> _TASK STATEMENT_
If the records include pictures, omit them and set down everything else verbatim.

> _RECORDS FOR THE TASK_

==========

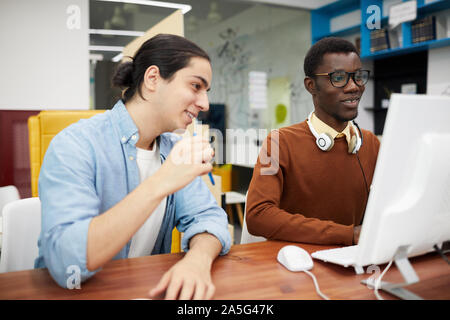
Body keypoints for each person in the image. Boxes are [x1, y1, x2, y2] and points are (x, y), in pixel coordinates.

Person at [35, 33, 231, 300]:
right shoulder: (75, 145)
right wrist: (160, 183)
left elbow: (209, 219)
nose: (205, 103)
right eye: (196, 86)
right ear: (153, 79)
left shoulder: (175, 149)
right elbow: (67, 263)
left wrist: (196, 261)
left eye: (206, 91)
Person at [246, 37, 380, 246]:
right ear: (311, 85)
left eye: (358, 77)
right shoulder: (279, 142)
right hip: (297, 265)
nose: (354, 87)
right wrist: (348, 235)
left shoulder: (369, 143)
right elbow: (258, 216)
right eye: (339, 78)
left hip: (352, 262)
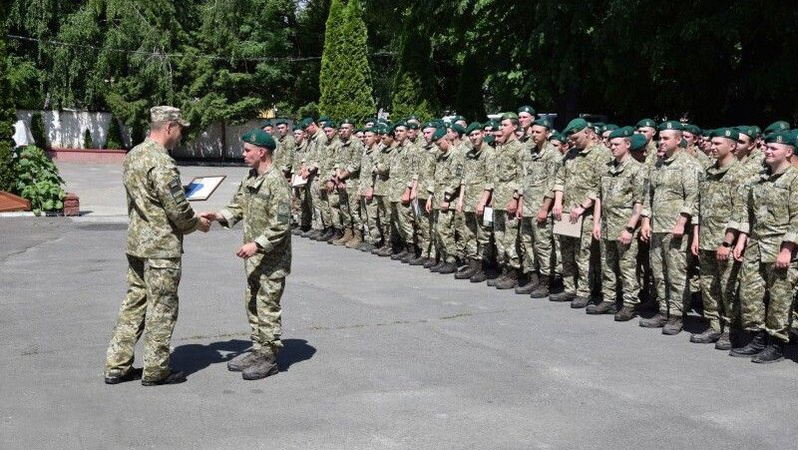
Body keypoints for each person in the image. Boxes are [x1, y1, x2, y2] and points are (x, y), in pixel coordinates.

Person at [104, 106, 210, 386]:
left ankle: (117, 365)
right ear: (169, 127)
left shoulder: (134, 155)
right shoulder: (162, 162)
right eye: (180, 129)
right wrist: (197, 223)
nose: (180, 135)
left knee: (134, 304)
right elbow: (178, 211)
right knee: (162, 307)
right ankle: (155, 369)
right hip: (161, 248)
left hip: (137, 243)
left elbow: (148, 197)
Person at [201, 128, 292, 379]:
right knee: (252, 303)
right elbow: (238, 205)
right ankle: (258, 348)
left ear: (262, 152)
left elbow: (281, 224)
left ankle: (269, 357)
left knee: (267, 306)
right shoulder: (251, 177)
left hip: (272, 258)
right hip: (253, 258)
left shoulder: (276, 182)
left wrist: (257, 245)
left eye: (247, 150)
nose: (243, 154)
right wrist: (218, 215)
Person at [727, 131, 798, 363]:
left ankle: (776, 344)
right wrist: (742, 240)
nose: (767, 151)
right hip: (756, 245)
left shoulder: (794, 179)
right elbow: (749, 215)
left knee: (779, 297)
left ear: (788, 152)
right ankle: (757, 338)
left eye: (773, 148)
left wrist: (787, 249)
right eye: (766, 147)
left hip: (780, 247)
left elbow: (797, 218)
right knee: (750, 293)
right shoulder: (760, 180)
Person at [639, 121, 702, 335]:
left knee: (676, 274)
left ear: (678, 139)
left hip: (676, 229)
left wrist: (682, 222)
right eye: (660, 138)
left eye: (666, 138)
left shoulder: (688, 164)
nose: (661, 142)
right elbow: (649, 194)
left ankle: (676, 315)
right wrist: (646, 220)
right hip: (657, 226)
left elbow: (693, 196)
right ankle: (663, 310)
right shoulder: (658, 163)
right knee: (658, 272)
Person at [589, 127, 646, 320]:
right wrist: (596, 223)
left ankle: (629, 303)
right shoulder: (605, 168)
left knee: (627, 267)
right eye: (610, 144)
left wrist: (630, 228)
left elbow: (639, 202)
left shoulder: (637, 169)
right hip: (606, 225)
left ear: (628, 144)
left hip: (624, 226)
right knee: (607, 265)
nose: (612, 147)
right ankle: (609, 300)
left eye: (616, 144)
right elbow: (599, 197)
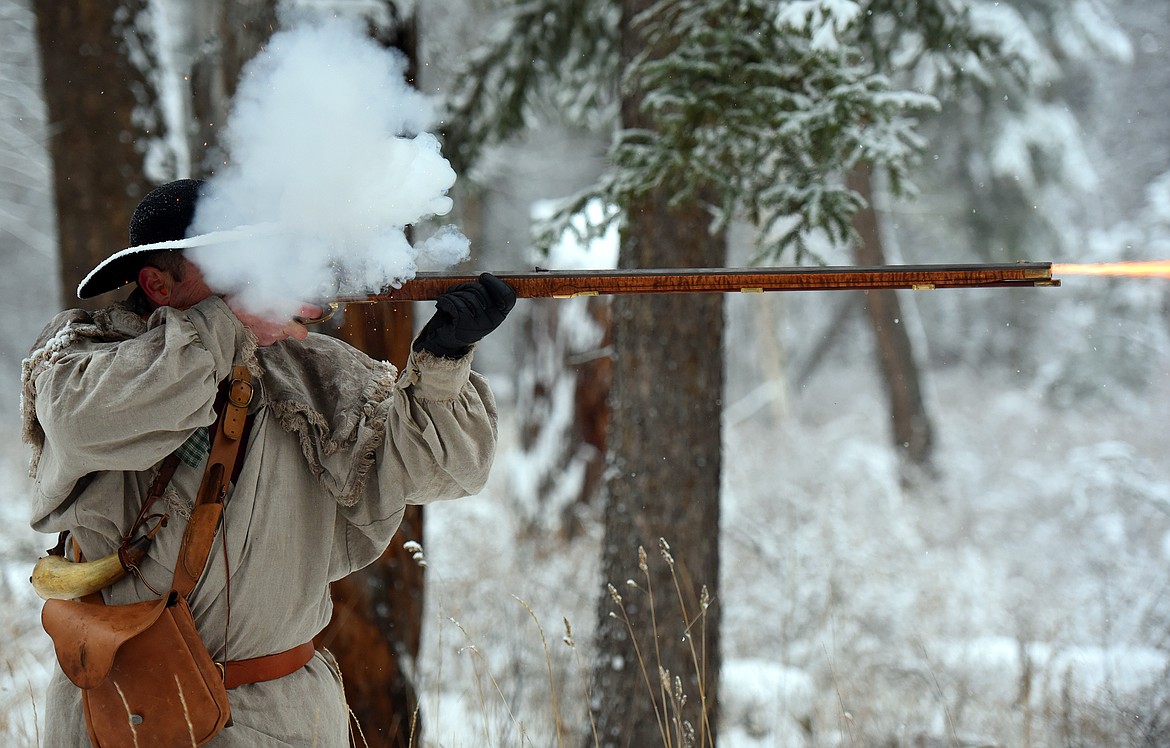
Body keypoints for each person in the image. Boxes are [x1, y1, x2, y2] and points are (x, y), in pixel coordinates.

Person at [21, 178, 515, 746]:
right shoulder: (84, 354)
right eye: (230, 262)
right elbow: (90, 422)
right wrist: (228, 328)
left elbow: (450, 470)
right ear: (157, 283)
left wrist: (443, 360)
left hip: (277, 717)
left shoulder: (312, 368)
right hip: (122, 711)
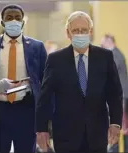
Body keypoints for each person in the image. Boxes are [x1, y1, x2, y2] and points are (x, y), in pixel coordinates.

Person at [36, 11, 123, 153]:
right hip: (65, 135)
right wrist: (41, 129)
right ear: (68, 33)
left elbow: (115, 93)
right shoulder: (55, 60)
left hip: (97, 133)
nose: (80, 34)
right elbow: (45, 97)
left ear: (91, 31)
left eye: (84, 30)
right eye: (75, 30)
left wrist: (115, 123)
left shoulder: (105, 57)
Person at [0, 4, 47, 153]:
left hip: (26, 109)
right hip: (0, 110)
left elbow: (45, 80)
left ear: (23, 22)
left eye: (17, 18)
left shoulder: (37, 47)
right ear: (2, 22)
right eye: (9, 18)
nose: (14, 21)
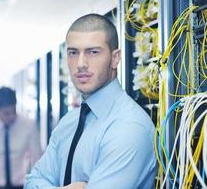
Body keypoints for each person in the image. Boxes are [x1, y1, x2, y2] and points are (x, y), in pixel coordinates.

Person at [24, 13, 156, 189]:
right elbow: (32, 182)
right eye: (73, 52)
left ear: (115, 58)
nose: (80, 63)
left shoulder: (129, 126)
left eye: (93, 52)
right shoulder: (68, 123)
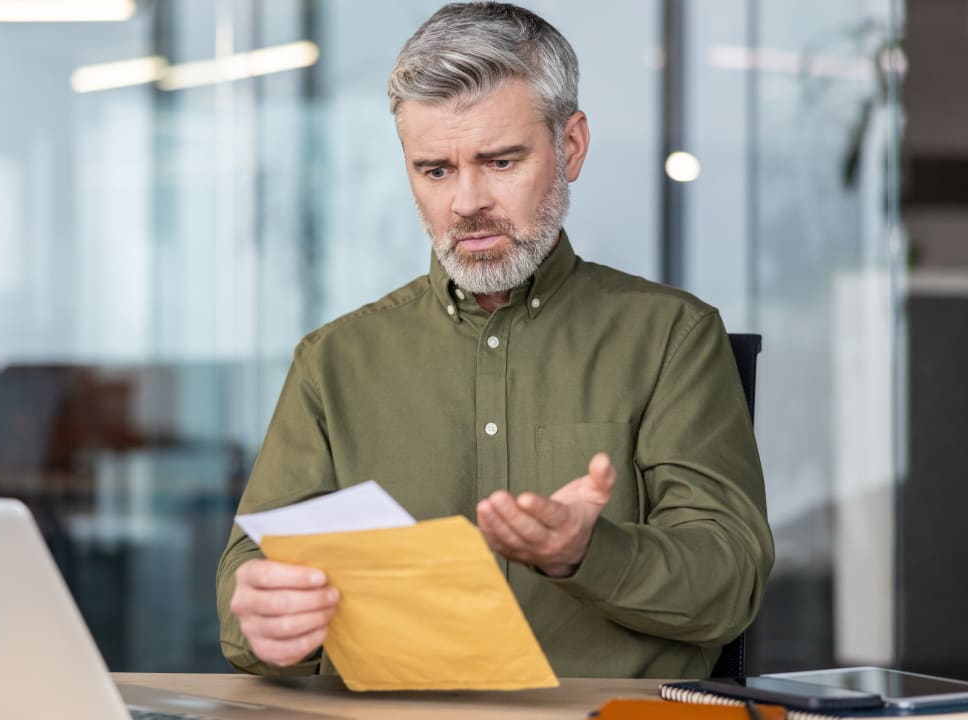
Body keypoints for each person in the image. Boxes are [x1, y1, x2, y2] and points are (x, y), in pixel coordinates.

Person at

==========

> _RESPONSE BELOW_
Body keypoints for each person in the image. Boxes are [x1, y1, x2, y2] and points are (x, y), in pixel coordinates.

Person at [35, 33, 231, 300]:
right shoulder: (75, 145)
right wrist: (160, 183)
left elbow: (209, 219)
nose: (205, 103)
right eye: (196, 86)
right ear: (153, 79)
left shoulder: (175, 149)
right elbow: (67, 263)
left wrist: (196, 261)
left eye: (206, 91)
Person at [246, 37, 380, 246]:
right ear: (311, 85)
left eye: (358, 77)
right shoulder: (279, 142)
right hip: (297, 265)
nose: (354, 87)
right wrist: (348, 235)
left shoulder: (369, 143)
right elbow: (258, 216)
right eye: (339, 78)
left hip: (352, 262)
Body keypoints for each person in the image. Boxes are [x1, y1, x2, y2] and points are (x, y), in pixel coordinates.

Person at [104, 106, 210, 386]:
left ankle: (117, 365)
right ear: (169, 127)
left shoulder: (134, 155)
right shoulder: (162, 162)
right eye: (180, 129)
right wrist: (197, 223)
nose: (180, 135)
left knee: (134, 304)
right elbow: (178, 211)
right knee: (162, 307)
right ankle: (155, 369)
right hip: (161, 248)
left hip: (137, 243)
left elbow: (148, 197)
Person at [201, 128, 292, 379]:
right knee: (252, 303)
right elbow: (238, 205)
right ankle: (258, 348)
left ear: (262, 152)
left elbow: (281, 224)
left ankle: (269, 357)
left knee: (267, 306)
right shoulder: (251, 177)
left hip: (272, 258)
right hip: (253, 258)
left shoulder: (276, 182)
left wrist: (257, 245)
left eye: (247, 150)
nose: (243, 154)
right wrist: (218, 215)
Person at [727, 131, 798, 363]:
left ankle: (776, 344)
right wrist: (742, 240)
nose: (767, 151)
right hip: (756, 245)
left shoulder: (794, 179)
right elbow: (749, 215)
left knee: (779, 297)
left ear: (788, 152)
right ankle: (757, 338)
left eye: (773, 148)
left wrist: (787, 249)
right eye: (766, 147)
left hip: (780, 247)
left elbow: (797, 218)
right knee: (750, 293)
right shoulder: (760, 180)
Person at [639, 121, 702, 335]:
left knee: (676, 274)
left ear: (678, 139)
left hip: (676, 229)
left wrist: (682, 222)
right eye: (660, 138)
left eye: (666, 138)
left shoulder: (688, 164)
nose: (661, 142)
right elbow: (649, 194)
left ankle: (676, 315)
right wrist: (646, 220)
right hip: (657, 226)
left elbow: (693, 196)
right ankle: (663, 310)
right shoulder: (658, 163)
right knee: (658, 272)
Person at [589, 127, 646, 320]:
right wrist: (596, 223)
left ankle: (629, 303)
right shoulder: (605, 168)
left knee: (627, 267)
right eye: (610, 144)
left wrist: (630, 228)
left elbow: (639, 202)
left shoulder: (637, 169)
right hip: (606, 225)
left ear: (628, 144)
left hip: (624, 226)
right knee: (607, 265)
nose: (612, 147)
right ankle: (609, 300)
left eye: (616, 144)
right elbow: (599, 197)
Body keypoints for each person in the image. Boxes are [x1, y1, x2, y2] and points are (x, y), in pixel coordinates.

Person at [21, 178, 515, 746]:
right shoulder: (84, 354)
right eye: (230, 262)
right elbow: (90, 422)
right wrist: (228, 328)
left elbow: (450, 470)
right ear: (157, 283)
left wrist: (443, 360)
left hip: (277, 717)
left shoulder: (312, 368)
right hip: (122, 711)
Body keypoints for each person in the image. Boxes are [x1, y1, x2, y2] and points are (x, y), in pixel coordinates.

Person at [36, 11, 123, 153]:
right hip: (65, 135)
right wrist: (41, 129)
right ear: (68, 33)
left elbow: (115, 93)
right shoulder: (55, 60)
left hip: (97, 133)
nose: (80, 34)
right elbow: (45, 97)
left ear: (91, 31)
left eye: (84, 30)
right eye: (75, 30)
left wrist: (115, 123)
left shoulder: (105, 57)
Person at [0, 4, 47, 153]:
left hip: (26, 109)
right hip: (0, 110)
left elbow: (45, 80)
left ear: (23, 22)
left eye: (17, 18)
left shoulder: (37, 47)
right ear: (2, 22)
right eye: (9, 18)
nose: (14, 21)
Body keypoints for each person in the image. Boxes are [x1, y1, x2, y2] and points are (x, y), in pixel coordinates.

Person at [24, 13, 156, 189]:
right elbow: (32, 182)
right eye: (73, 52)
left ear: (115, 58)
nose: (80, 63)
left shoulder: (129, 126)
left eye: (93, 52)
right shoulder: (68, 123)
Body keypoints for each person in the image. Boxes are [x1, y1, x2, y2] and points are (x, y), in pixel coordinates.

Person at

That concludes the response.